# 2011 F5 stock parts weight



## zach.scofield (Apr 11, 2010)

Does anyone have the weight of the stock F5(2011) handlebars and seatpost? I'm looking to compare the differences to the 1.1 bar(44cm) and seatpost. Thanks in advance.

Zach


----------



## zach.scofield (Apr 11, 2010)

If my bike comes in before anything is posted I'll be sure to weigh and document the weight with pictures.


----------



## Superdave3T (May 11, 2009)

zach.scofield said:


> Does anyone have the weight of the stock F5(2011) handlebars and seatpost? I'm looking to compare the differences to the 1.1 bar(44cm) and seatpost. Thanks in advance.
> 
> Zach



The butted 6061 VS handlebar is ~290g depending on size. The SL seatpost in 300mm length comes in at 210g.

-SD


----------



## zach.scofield (Apr 11, 2010)

Thanks Dave.


----------



## zach.scofield (Apr 11, 2010)

Dave,

I have searched for the reach and drop measurements for the stock vs bar on the '11 F5 but haven't been able to find it. Is it identical to the carbon bars 95mm reach and 150mm drop?


----------



## zach.scofield (Apr 11, 2010)

Here are the weights I am measuring as I go. The weights are recorded from a hanging park shop scale. It is accurate to +/- 5gr. (ie: 220 may be anywhere between 215 to 224). I do plan on getting more accurate weights when my small digital scale comes in. Weights in red are weighed, weights in blue are Mfg. listed weights

*Bike:* 2011 Felt F5

300mm SL seatpost - 220gr. / 210gr
100mm SL +/- 7 stem - 130gr. / 128gr
SL saddle - gr.
Seat binder - gr.
42cm VS alloy handlebar - gr.


----------



## Don4 (Jul 29, 2010)

zach.scofield said:


> Dave,
> 
> I have searched for the reach and drop measurements for the stock vs bar on the '11 F5 but haven't been able to find it. Is it identical to the carbon bars 95mm reach and 150mm drop?


Zach --

I have this feedback from Superdave when I was asking about the handlebars on my wife's future (now present) Z2....



SuperdaveFelt said:


> The 2010 Felt Devox TE bar used on the Z2 should be fine with the handlebar bag you describe. Again clamping force only needs to be as great as what you can exert with your own hands. The bar has 149mm of drop from center to center in that size.
> 
> The new Devox VS bar will have a variety of drop depth from 140mm to 125mm depending on width. Here is a quick shot of one of the first samples getting weighed:
> 
> ...


Not a complete answer to your question, but gives you something to ponder while you look for that USB cable for your camera, and wait for SD to respond with the real answer!

-- Don4


----------



## Superdave3T (May 11, 2009)

zach.scofield said:


> Dave,
> 
> I have searched for the reach and drop measurements for the stock vs bar on the '11 F5 but haven't been able to find it. Is it identical to the carbon bars 95mm reach and 150mm drop?

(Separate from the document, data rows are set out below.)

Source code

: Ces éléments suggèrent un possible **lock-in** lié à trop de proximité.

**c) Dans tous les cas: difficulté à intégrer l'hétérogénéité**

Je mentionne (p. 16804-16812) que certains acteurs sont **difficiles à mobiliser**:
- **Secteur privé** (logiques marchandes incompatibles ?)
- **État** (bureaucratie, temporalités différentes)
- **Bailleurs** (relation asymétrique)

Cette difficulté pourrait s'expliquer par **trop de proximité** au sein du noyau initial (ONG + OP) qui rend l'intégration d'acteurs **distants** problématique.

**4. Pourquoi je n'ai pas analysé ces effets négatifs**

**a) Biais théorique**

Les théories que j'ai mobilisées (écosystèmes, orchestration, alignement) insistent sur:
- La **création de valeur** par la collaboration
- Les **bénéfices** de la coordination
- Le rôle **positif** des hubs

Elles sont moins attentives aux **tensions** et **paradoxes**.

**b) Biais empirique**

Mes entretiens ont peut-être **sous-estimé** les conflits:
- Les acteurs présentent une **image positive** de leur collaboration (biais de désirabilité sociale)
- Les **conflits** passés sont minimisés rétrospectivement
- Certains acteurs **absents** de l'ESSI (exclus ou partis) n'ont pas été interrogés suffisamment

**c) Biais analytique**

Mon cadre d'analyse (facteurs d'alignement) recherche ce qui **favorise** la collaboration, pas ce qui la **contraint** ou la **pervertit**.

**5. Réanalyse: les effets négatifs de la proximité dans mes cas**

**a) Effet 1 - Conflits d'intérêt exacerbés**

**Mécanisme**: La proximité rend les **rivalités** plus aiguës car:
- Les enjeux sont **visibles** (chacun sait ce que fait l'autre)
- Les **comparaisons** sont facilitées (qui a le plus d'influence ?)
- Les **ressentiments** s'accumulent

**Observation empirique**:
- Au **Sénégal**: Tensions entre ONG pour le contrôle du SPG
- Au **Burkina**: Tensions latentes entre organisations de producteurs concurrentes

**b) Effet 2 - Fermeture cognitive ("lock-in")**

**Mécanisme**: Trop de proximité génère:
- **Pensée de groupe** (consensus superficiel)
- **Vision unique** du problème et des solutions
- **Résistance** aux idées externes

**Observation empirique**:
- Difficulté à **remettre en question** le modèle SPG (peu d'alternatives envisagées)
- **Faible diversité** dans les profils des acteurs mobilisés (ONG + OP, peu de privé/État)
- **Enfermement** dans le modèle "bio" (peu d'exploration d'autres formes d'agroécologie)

The 54cm bike uses a 42cm bar on the F5.

The spex for that size are:

VS DB	38/40 cm	74 mm	130 mm	31.8 mm/110mm
VS DB	*42*/44 cm	*78 mm	140 mm	31.8 mm/110mm*


The bars width and drop are variable (VS = variable shape) so the reach and drop will depend on size. Our carbon bars are similar with added variation among the sizes.

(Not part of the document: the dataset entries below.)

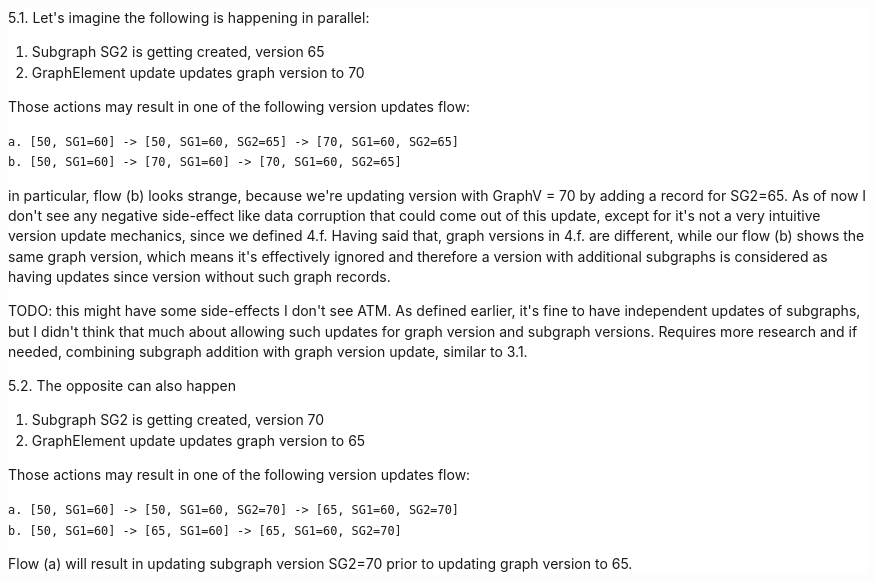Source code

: 5.1. Let's imagine the following is happening in parallel: 

1. Subgraph SG2 is getting created, version 65
2. GraphElement update updates graph version to 70

Those actions may result in one of the following version updates flow:

	a. [50, SG1=60] -> [50, SG1=60, SG2=65] -> [70, SG1=60, SG2=65]
	b. [50, SG1=60] -> [70, SG1=60] -> [70, SG1=60, SG2=65]

in particular, flow (b) looks strange, because we're updating version with GraphV = 70 by adding a record for SG2=65. As of now I don't see any negative side-effect like data corruption that could come out of this update, except for it's not a very intuitive version update mechanics, since we defined 4.f.
Having said that, graph versions in 4.f. are different, while our flow (b) shows the same graph version, which means it's effectively ignored and therefore a version with additional subgraphs is considered as having updates since version without such graph records.

TODO: this might have some side-effects I don't see ATM. As defined earlier, it's fine to have independent updates of subgraphs, but I didn't think that much about allowing such updates for graph version and subgraph versions. Requires more research and if needed, combining subgraph addition with graph version update, similar to 3.1.

5.2. The opposite can also happen

1. Subgraph SG2 is getting created, version 70
2. GraphElement update updates graph version to 65

Those actions may result in one of the following version updates flow:

	a. [50, SG1=60] -> [50, SG1=60, SG2=70] -> [65, SG1=60, SG2=70]
	b. [50, SG1=60] -> [65, SG1=60] -> [65, SG1=60, SG2=70]

Flow (a) will result in updating subgraph version SG2=70 prior to updating graph version to 65.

Weight on the bars from the F5 will be 285g + a few grams for any size over 38cm.

-SD


----------



## Superdave3T (May 11, 2009)

zach.scofield said:


> Here are the weights I am measuring as I go. The weights are recorded from a hanging park shop scale. It is accurate to +/- 5gr. (ie: 220 may be anywhere between 215 to 224). I do plan on getting more accurate weights when my small digital scale comes in. Weights in red are weighed, weights in blue are Mfg. listed weights
> 
> *Bike:* 2011 Felt F5
> 
> ...


For anyone who cares, here is a video of us testing the stiffness and weight of one of the Garmin painted team frames. They use a threaded alloy BB shell, not a carbon BB30 shell like the stock bikes because the team is supplied with Dura Acce bottom brackets and Shimano doesn't make a BB30 crankset. That adds a few grams.

http://www.youtube.com/watch?v=eYnnKwmnaBM

Weight 841g with hanger, bottle bolts, alloy BB, Paint and graphics = 841gm 
hanger, bolts, screws -28gm
Carbon BB shell -25gm for OEM not team spec
Published 800 gm with paint size 54 + 20g per size up or down (+100g for 61cm)
EFBE Diagonal stiffness = 156 N/mm (!)
Stiffness to weight at (STW) 800gm = *195.00*

-SD


----------



## unga89 (Apr 6, 2006)

does any one have weight of wheels and felt stock F5 hubs ??


----------